Hassan doesn’t remember exactly when she began writing, but she knew the challenge would be fierce.

“Writing is very dangerous, especially for an Arab woman if she writes honestly and freely,” she said. “Some people do not like honesty and freedom of expression, so sometimes women stop writing because they worry about themselves and their family.”

Hassan persisted, however, and in 1991 she published her first poem and her first poetry book, Because I Am a Girl.

‘We still have war and blood in the streets’

Hassan began teaching high school Arabic language and literature in 1988 but continued publishing her own work. She saw her country once again on the brink during the Persian Gulf War, but Saddam Hussein stayed in power until the 2003 American invasion of Iraq.

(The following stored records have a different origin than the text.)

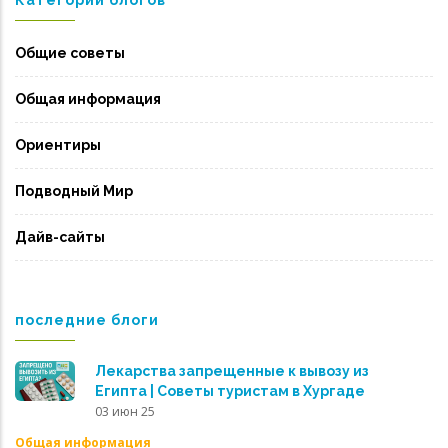
Категории блогов
Общие советы
Общая информация
Ориентиры
Подводный Мир
Дайв-сайты
последние блоги
Лекарства запрещенные к вывозу из
Египта | Советы туристам в Хургаде
03 июн 25
Общая информация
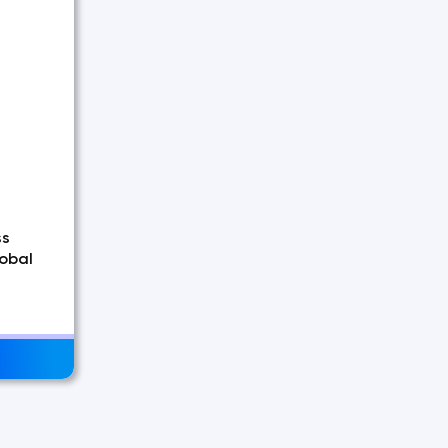
ss
obal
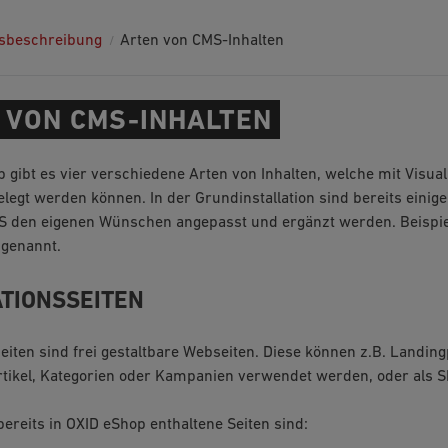
sbeschreibung
Arten von CMS-Inhalten
 VON CMS-INHALTEN
 gibt es vier verschiedene Arten von Inhalten, welche mit Visual
legt werden können. In der Grundinstallation sind bereits einig
MS den eigenen Wünschen angepasst und ergänzt werden. Beispie
 genannt.
TIONSSEITEN
eiten sind frei gestaltbare Webseiten. Diese können z.B. Landin
ikel, Kategorien oder Kampanien verwendet werden, oder als Sh
bereits in OXID eShop enthaltene Seiten sind:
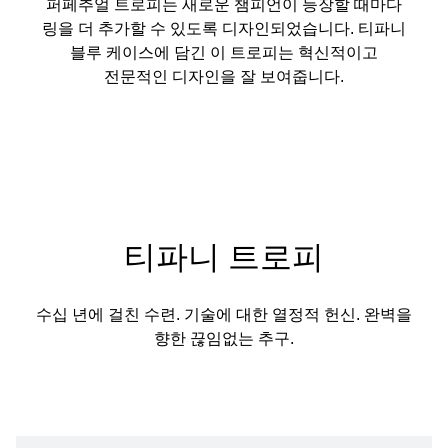
퍼페추얼 트로피는 새로운 챔피언이 등장할 때마다
링을 더 추가할 수 있도록 디자인되었습니다. 티파니
블루 케이스에 담긴 이 트로피는 혁신적이고
전문적인 디자인을 잘 보여줍니다.
티파니 트로피
수십 년에 걸친 수련. 기술에 대한 열정적 헌신. 완벽을
향한 끊임없는 추구.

Hassan was, at first, cautiously optimistic about her country’s future. Hussein, after all, had been a relentless persecutor of Iraq’s Shia Muslims, and Najaf was one of the holiest cities of Shia Islam. Hassan also said that Hussein’s fall allowed for greater freedom of expression in her work.

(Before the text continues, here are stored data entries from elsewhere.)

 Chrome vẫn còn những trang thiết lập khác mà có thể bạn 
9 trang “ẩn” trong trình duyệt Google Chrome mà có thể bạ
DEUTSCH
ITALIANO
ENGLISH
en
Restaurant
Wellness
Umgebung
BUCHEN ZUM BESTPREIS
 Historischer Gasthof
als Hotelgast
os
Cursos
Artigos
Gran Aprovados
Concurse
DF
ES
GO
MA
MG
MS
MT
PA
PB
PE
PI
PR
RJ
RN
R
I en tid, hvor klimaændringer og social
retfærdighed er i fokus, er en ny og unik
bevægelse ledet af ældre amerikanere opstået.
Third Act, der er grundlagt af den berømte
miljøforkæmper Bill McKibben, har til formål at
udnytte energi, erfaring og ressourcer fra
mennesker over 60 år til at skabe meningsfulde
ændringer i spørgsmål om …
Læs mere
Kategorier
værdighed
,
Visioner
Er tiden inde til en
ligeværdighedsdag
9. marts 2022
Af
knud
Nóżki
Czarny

“I was expecting that the war and destruction would end after the fall of Saddam’s regime and the entry of the Americans to Iraq,” she said, “but unfortunately we still have war and blood in the streets.”

Hassan said one of her biggest literary goals after the invasion was “to let the world know that the Iraqis are peaceful and not advocates of war.”

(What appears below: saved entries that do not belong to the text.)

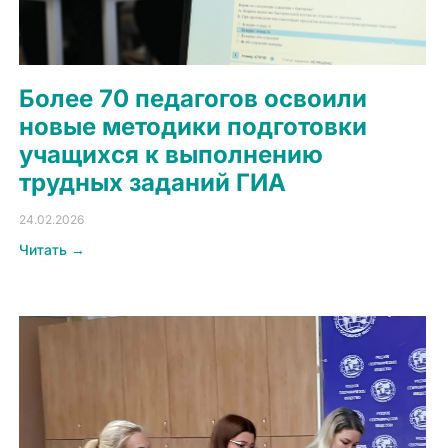
Более 70 педагогов освоили
новые методики подготовки
учащихся к выполнению
трудных заданий ГИА
24.02.2026
Читать →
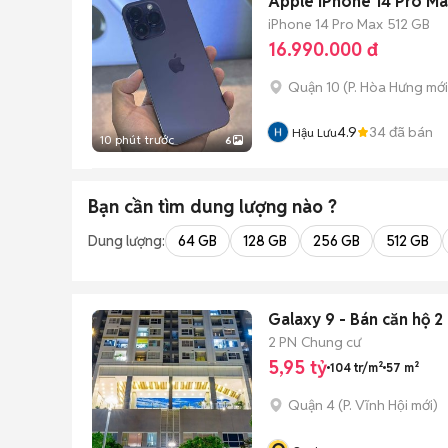
Apple iPhone 14 Pro M
iPhone 14 Pro Max
512 GB
16.990.000 đ
Quận 10
(
P. Hòa Hưng
mới
4.9
34
đã bán
Hậu Lưu
10 phút trước
6
Bạn cần tìm
dung lượng
nào ?
Dung lượng:
64 GB
128 GB
256 GB
512 GB
Galaxy 9 - Bán căn hộ 
2 PN
Chung cư
5,95 tỷ
104 tr/m²
57 m²
Quận 4
(
P. Vĩnh Hội
mới)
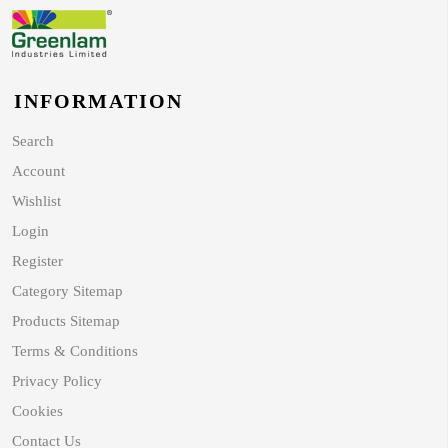
INFORMATION
Search
Account
Wishlist
Login
Register
Category Sitemap
Products Sitemap
Terms & Conditions
Privacy Policy
Cookies
Contact Us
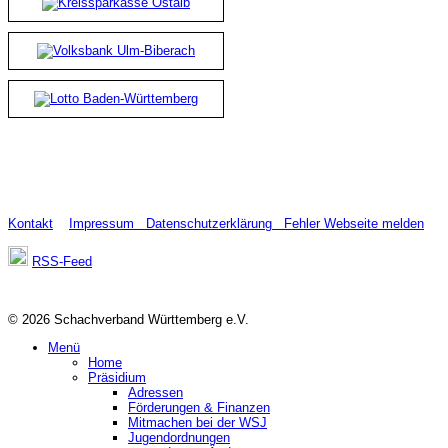
Kontakt
Impressum
Datenschutzerklärung
Fehler Webseite melden
RSS-Feed
© 2026 Schachverband Württemberg e.V.
Menü
Home
Präsidium
Adressen
Förderungen & Finanzen
Mitmachen bei der WSJ
Jugendordnungen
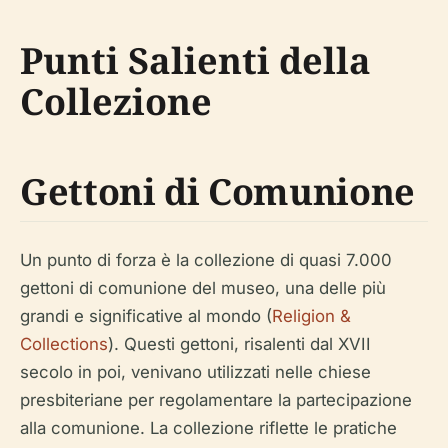
Punti Salienti della
Collezione
Gettoni di Comunione
Un punto di forza è la collezione di quasi 7.000
gettoni di comunione del museo, una delle più
grandi e significative al mondo (
Religion &
Collections
). Questi gettoni, risalenti dal XVII
secolo in poi, venivano utilizzati nelle chiese
presbiteriane per regolamentare la partecipazione
alla comunione. La collezione riflette le pratiche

“We are a people of peace,” she said, “and Baghdad was called the City of Peace. All that is happening now will end soon. What appears on television or radio is exaggerated.”

‘I leave the rest to God’

In 2006, Hassan earned a master’s in Arabic Literature from the University of Kufa in Najaf. She left Iraq in 2011, first moving to Turkey, and now lives in the Philadelphia suburbs of New Jersey.

Hassan said living in America, at first, was like being “a child lost in the woods.” She said she is working to improve her English and hopes to get another teaching job in the near future. In the meantime, she continues to write.

“I leave the rest to God,” she said. “He is compassionate and merciful. I hope to see Iraq return bright and beautiful and clean from the remains of the war soon.”